The attribution to Watteau, however, soon gave way to doubt.  By mid-century Adhémar excluded the painting from her catalogue of Watteau’s oeuvre, classifying it “école de Watteau, douteux, incertains.” Ferré, despite his negativity toward so many authentic Watteau pictures, surprisingly supported this picture’s attribution. Most other Watteau scholars, including Roland Michel, Posner, Temperini, and Glorieux, have not discussed it, which was their way of rejecting it. Although the portrait was frequently exhibited in the second half of the twentieth century, it was presented as an anonymous work of the later eighteenth century, unrelated to Watteau or his circle. Indeed, the portrait’s frankness and directness of expression, as well as its suavity of color, have much more in common with Chardin’s self-portraits of the 1760s and ’70s.

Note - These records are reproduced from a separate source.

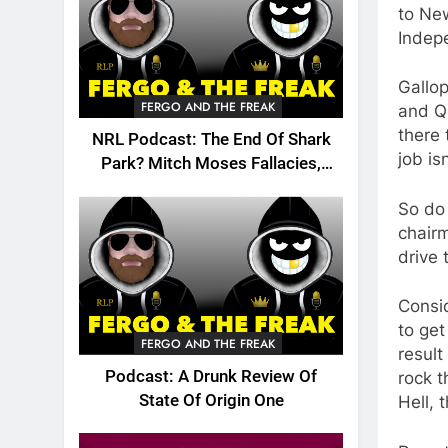
to Ne
Indep
Gallop
FERGO AND THE FREAK
and QR
there 
NRL Podcast: The End Of Shark
job is
Park? Mitch Moses Fallacies,
Origin, Emails And More!
So do
chairm
drive 
Consid
to get
FERGO AND THE FREAK
result
Podcast: A Drunk Review Of
rock 
State Of Origin One
Hell, 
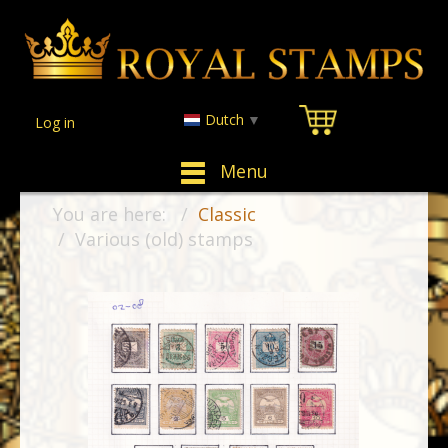
Dutch
▼
Log in
Menu
You are here:
Classic
Various (old) stamps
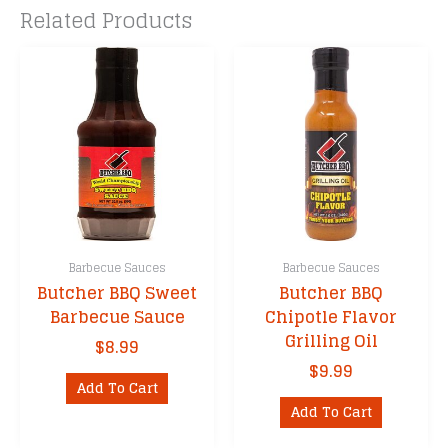
Related Products
Barbecue Sauces
Barbecue Sauces
Butcher BBQ Sweet
Butcher BBQ
Barbecue Sauce
Chipotle Flavor
Grilling Oil
$
8.99
$
9.99
Add To Cart
Add To Cart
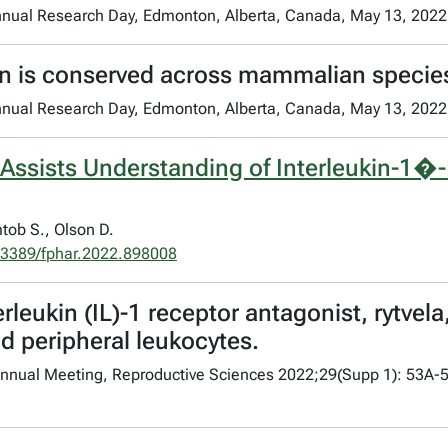
nnual Research Day, Edmonton, Alberta, Canada, May 13, 2022
on is conserved across mammalian specie
nnual Research Day, Edmonton, Alberta, Canada, May 13, 2022
 Assists Understanding of Interleukin-1�
tob S., Olson D.
.3389/fphar.2022.898008
leukin (IL)-1 receptor antagonist, rytvela,
 peripheral leukocytes.
h Annual Meeting, Reproductive Sciences 2022;29(Supp 1): 53A-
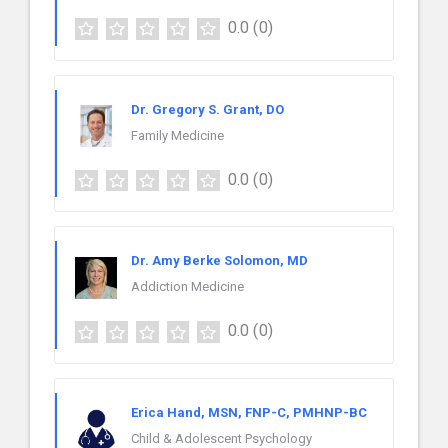
0.0
(0)
Dr. Gregory S. Grant, DO
Family Medicine
0.0
(0)
Dr. Amy Berke Solomon, MD
Addiction Medicine
0.0
(0)
Erica Hand, MSN, FNP-C, PMHNP-BC
Child & Adolescent Psychology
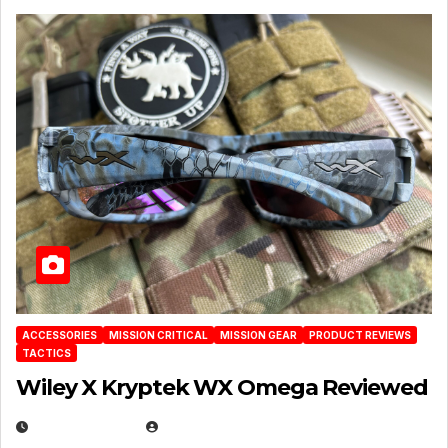
ACCESSORIES
MISSION CRITICAL
MISSION GEAR
PRODUCT REVIEWS
TACTICS
Wiley X Kryptek WX Omega Reviewed
JULY 6, 2026
MICHAEL KURCINA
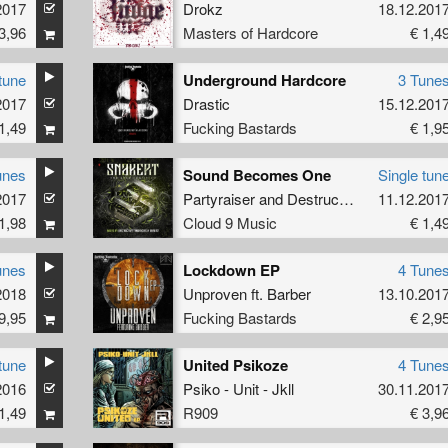
2017
Drokz
18.12.201
3,96
Masters of Hardcore
€ 1,4
tune
Underground Hardcore
3 Tune
reator
2017
Drastic
15.12.201
1,49
Fucking Bastards
€ 1,9
unes
Sound Becomes One
Single tun
2017
Partyraiser
and
Destructive Tendencies
11.12.201
1,98
Cloud 9 Music
€ 1,4
unes
Lockdown EP
4 Tune
2018
Unproven
ft.
Barber
13.10.201
9,95
Fucking Bastards
€ 2,9
tune
United Psikoze
4 Tune
2016
Psiko - Unit - Jkll
30.11.201
1,49
R909
€ 3,9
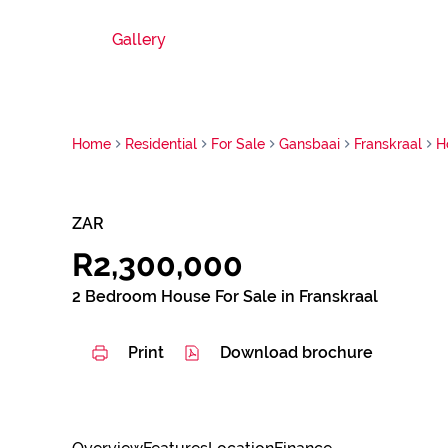
Gallery
Home
Residential
For Sale
Gansbaai
Franskraal
H
ZAR
R2,300,000
2 Bedroom House For Sale in Franskraal
Print
Download brochure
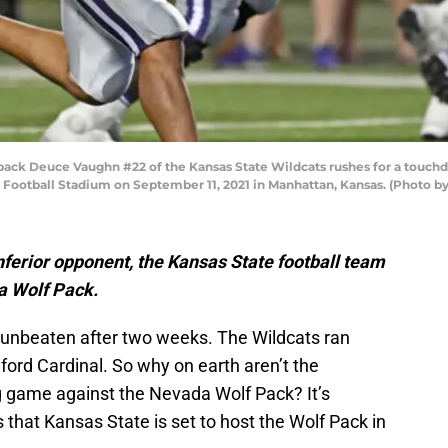
k Deuce Vaughn #22 of the Kansas State Wildcats rushes for a touchdow
y Football Stadium on September 11, 2021 in Manhattan, Kansas. (Photo 
inferior opponent, the Kansas State football team
a Wolf Pack.
 unbeaten after two weeks. The Wildcats ran
ford Cardinal. So why on earth aren’t the
g game against the Nevada Wolf Pack? It’s
that Kansas State is set to host the Wolf Pack in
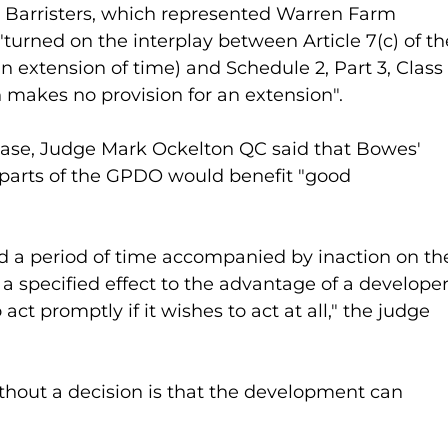
 Barristers, which represented Warren Farm 
turned on the interplay between Article 7(c) of th
xtension of time) and Schedule 2, Part 3, Class 
makes no provision for an extension".
ase, Judge Mark Ockelton QC said that Bowes' 
t parts of the GPDO would benefit "good 
ed a period of time accompanied by inaction on th
 a specified effect to the advantage of a developer
act promptly if it wishes to act at all," the judge 
ithout a decision is that the development can 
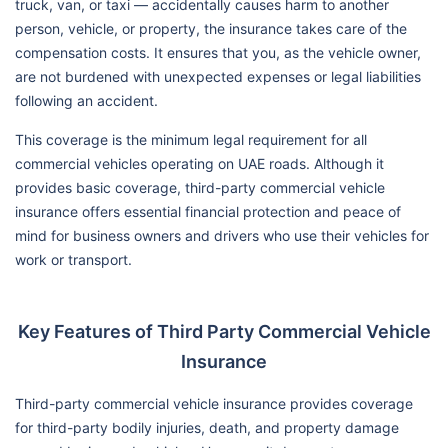
truck, van, or taxi — accidentally causes harm to another
person, vehicle, or property, the insurance takes care of the
compensation costs. It ensures that you, as the vehicle owner,
are not burdened with unexpected expenses or legal liabilities
following an accident.
This coverage is the minimum legal requirement for all
commercial vehicles operating on UAE roads. Although it
provides basic coverage, third-party commercial vehicle
insurance offers essential financial protection and peace of
mind for business owners and drivers who use their vehicles for
work or transport.
Key Features of Third Party Commercial Vehicle
Insurance
Third-party commercial vehicle insurance provides coverage
for third-party bodily injuries, death, and property damage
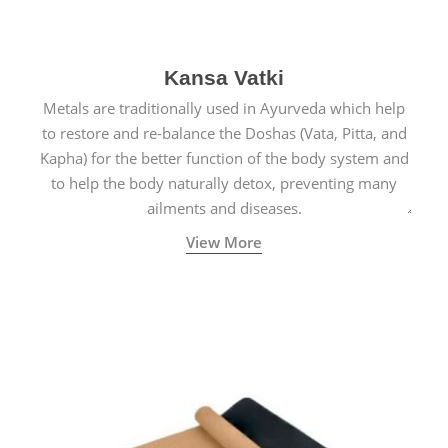
Kansa Vatki
Metals are traditionally used in Ayurveda which help
to restore and re-balance the Doshas (Vata, Pitta, and
Kapha) for the better function of the body system and
to help the body naturally detox, preventing many
ailments and diseases.
View More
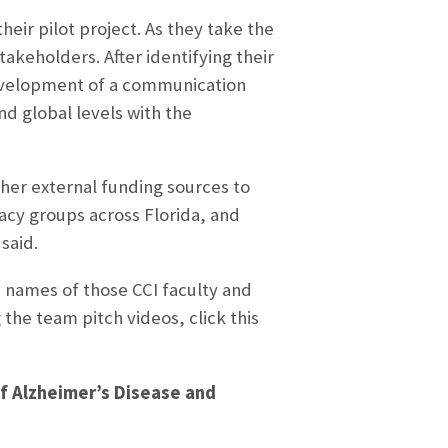
ir pilot project. As they take the
takeholders. After identifying their
 development of a communication
nd global levels with the
her external funding sources to
acy groups across Florida, and
said.
 names of those CCI faculty and
the team pitch videos, click this
 of Alzheimer’s Disease and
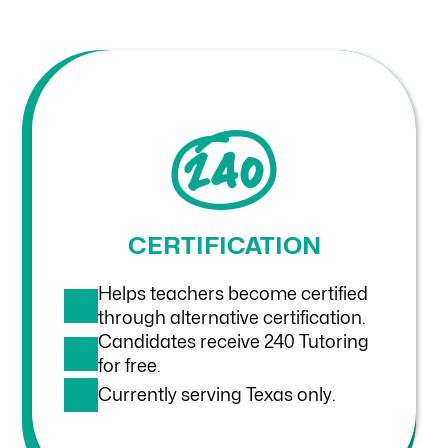
CERTIFICATION
Helps teachers become certified
through alternative certification.
Candidates receive 240 Tutoring
for free.
Currently serving Texas only.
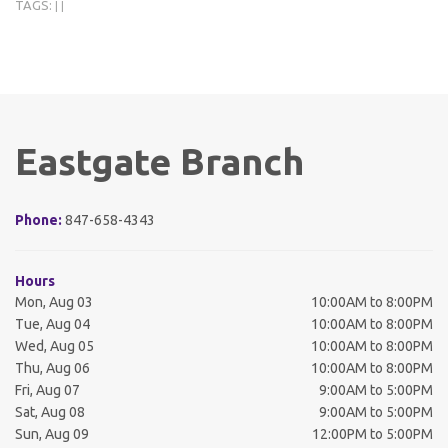
TAGS:
|
|
Eastgate Branch
Phone:
847-658-4343
Hours
Mon, Aug 03
10:00AM to 8:00PM
Tue, Aug 04
10:00AM to 8:00PM
Wed, Aug 05
10:00AM to 8:00PM
Thu, Aug 06
10:00AM to 8:00PM
Fri, Aug 07
9:00AM to 5:00PM
Sat, Aug 08
9:00AM to 5:00PM
Sun, Aug 09
12:00PM to 5:00PM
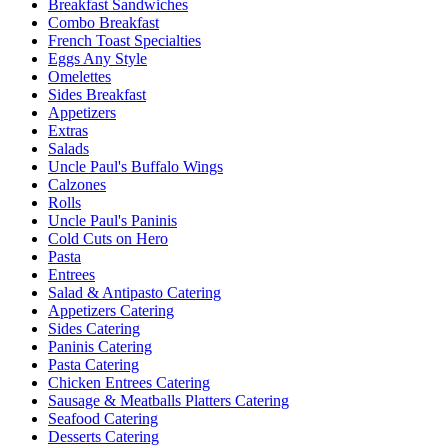
Breakfast Sandwiches
Combo Breakfast
French Toast Specialties
Eggs Any Style
Omelettes
Sides Breakfast
Appetizers
Extras
Salads
Uncle Paul's Buffalo Wings
Calzones
Rolls
Uncle Paul's Paninis
Cold Cuts on Hero
Pasta
Entrees
Salad & Antipasto Catering
Appetizers Catering
Sides Catering
Paninis Catering
Pasta Catering
Chicken Entrees Catering
Sausage & Meatballs Platters Catering
Seafood Catering
Desserts Catering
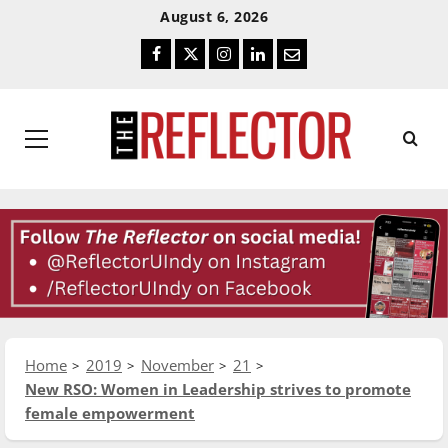
Skip
Skip
August 6, 2026
To
To
Facebook
Twitter
Instagram
LinkedIn
Email
Content
Navigation
Primary
Menu
Home
2019
November
21
New RSO: Women in Leadership strives to promote
female empowerment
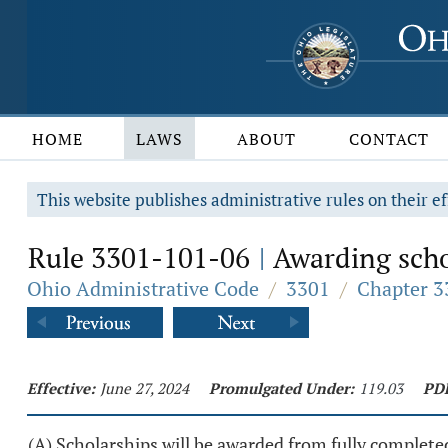
HOME
LAWS
ABOUT
CONTACT
This website publishes administrative rules on their ef
Rule 3301-101-06
Awarding scho
|
Ohio Administrative Code
/
3301
/
Chapter 3
Effective:
June 27, 2024
Promulgated Under:
119.03
PD
(A) Scholarships will be awarded from fully completed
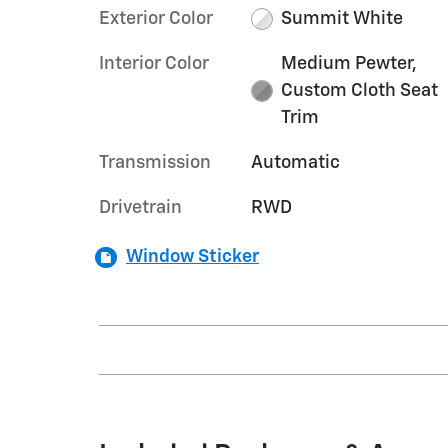
Exterior Color
Summit White
Interior Color
Medium Pewter,
Custom Cloth Seat
Trim
Transmission
Automatic
Drivetrain
RWD
Window Sticker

Inscription on the reverse side of Homme au bonnet.

 

In 1927, the Parisian dealer René Gimpel recorded in his diary that a week after the painting had been bought by the Louvre, museum officials learned that twenty years earlier people had seen an inscription “Mon portrait” on the reverse of the canvas, signed by an artist of the second half of the century. However, after the canvas was relined, no one could remember the name of that artist. Gimpel’s tale was not taken seriously, however, especially because it was thought that the painting had not been relined. Not until 2002, when the painting was in the Louvre’s conservation laboratories, was it realized that the painting had indeed been relined. Once the relining was removed, the old signature was revealed fully: “Jn Ant. Julien de Parme. / Peint par lui même, à l’âge de / 39 ans, en 1777.” The enigma might now seem resolved, were it not that, as Marie-Catherine Sahut has pointed out, the painter’s age in 1777 was not thirty-nine but a few years older.

Jean Antoine Julien (1736-1799), a Swiss-born artist, is best remembered as a history painter who trained in Paris and then in Rome, before returning to Paris. Significantly, in his early career he had supported himself as a portraitist, yet none of those early portraits survived, which helps to explain why the Louvre picture had not previously been associated with his name. The great irony is that a monographic exhibition of Julien’s work was held in Rancate (Switzerland) and Parma in 1999-2000, a scant few years before this self-portrait was identified.